It's all well and good to think it funny that a couple of inches of snow can be so devastating to a city like Atlanta, but one might want to consider the physics and events involved. Compressing snow on freezing pavement gives you ice. Cars stuck on icy pavement block snow/ice treating vehicles. Everyone exiting work and school simultaneously onto icy pavement... well, you get the picture. Yes, add too this the inexperience of piloting one's vehicle in unfamiliar conditions. Disaster.

In our infamous Blizzard of '78 the same deal happened in Rhode Island, only in lots deeper snow: everyone let out of work and school at the same time and the roads became clogged and impassable to the clean-up crews. Of course, cars were buried in snow during this, not just idling on ice. The traffic was blocked-up for days for tens and tens of miles.

## Data section
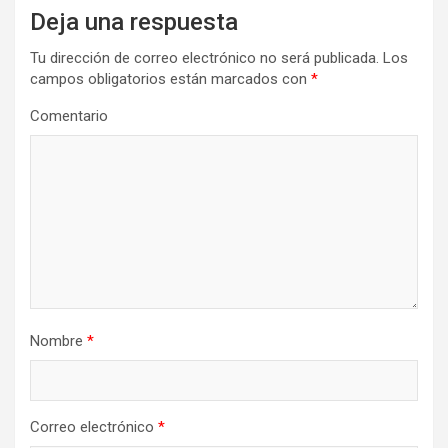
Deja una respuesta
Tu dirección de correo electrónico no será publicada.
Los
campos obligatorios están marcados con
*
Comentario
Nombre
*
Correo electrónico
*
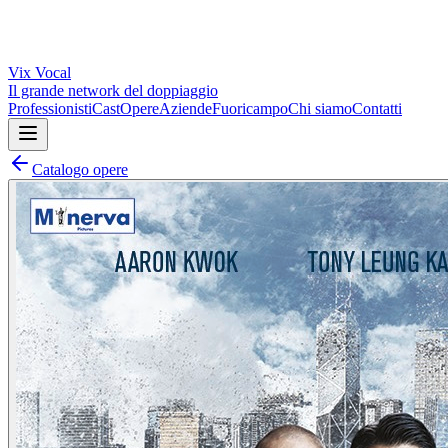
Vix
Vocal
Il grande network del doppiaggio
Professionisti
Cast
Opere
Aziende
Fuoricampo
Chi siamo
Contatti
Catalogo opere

## Questions
a) In the passage about snow in Atlanta, in which state did the Blizzard of '78 take place?
b) Continue the passage about snow in Atlanta and Rhode Island from its last sentence.

## Your responses
a) Rhode Island.

b)
I always tell the family to watch the intersections because that is where the ice forms from slipping or stopped, idling cars. Also, I try to remember the warning "Bridges Freeze First" due to their being suspended in frigid air.

I would have had insufferable anxiety were I stuck in that mess.

[identity profile] mondhasen.livejournal.com 2014-01-29 10:35 pm (UTC)(link)
So it was! We also had a big one in 1968: my dad drove up from New Jersey with a small trailer on his car in that one. Made it into the driveway bottom and had to quit.
moxie_man: (Squirrel Feather)

[personal profile] moxie_man 2014-01-30 11:06 am (UTC)(link)
My mother told me about the '68 one. The folks also talked about one in the mid-60's where school was cancelled for most of a week as it took that long to not only clear the roads, but to tunnel down into the school entrances.

Oh, and I blinked at your reference of "tens and tens of miles" until I remembered that my county is the size of your state. :)

[identity profile] mondhasen.livejournal.com 2014-01-31 02:58 am (UTC)(link)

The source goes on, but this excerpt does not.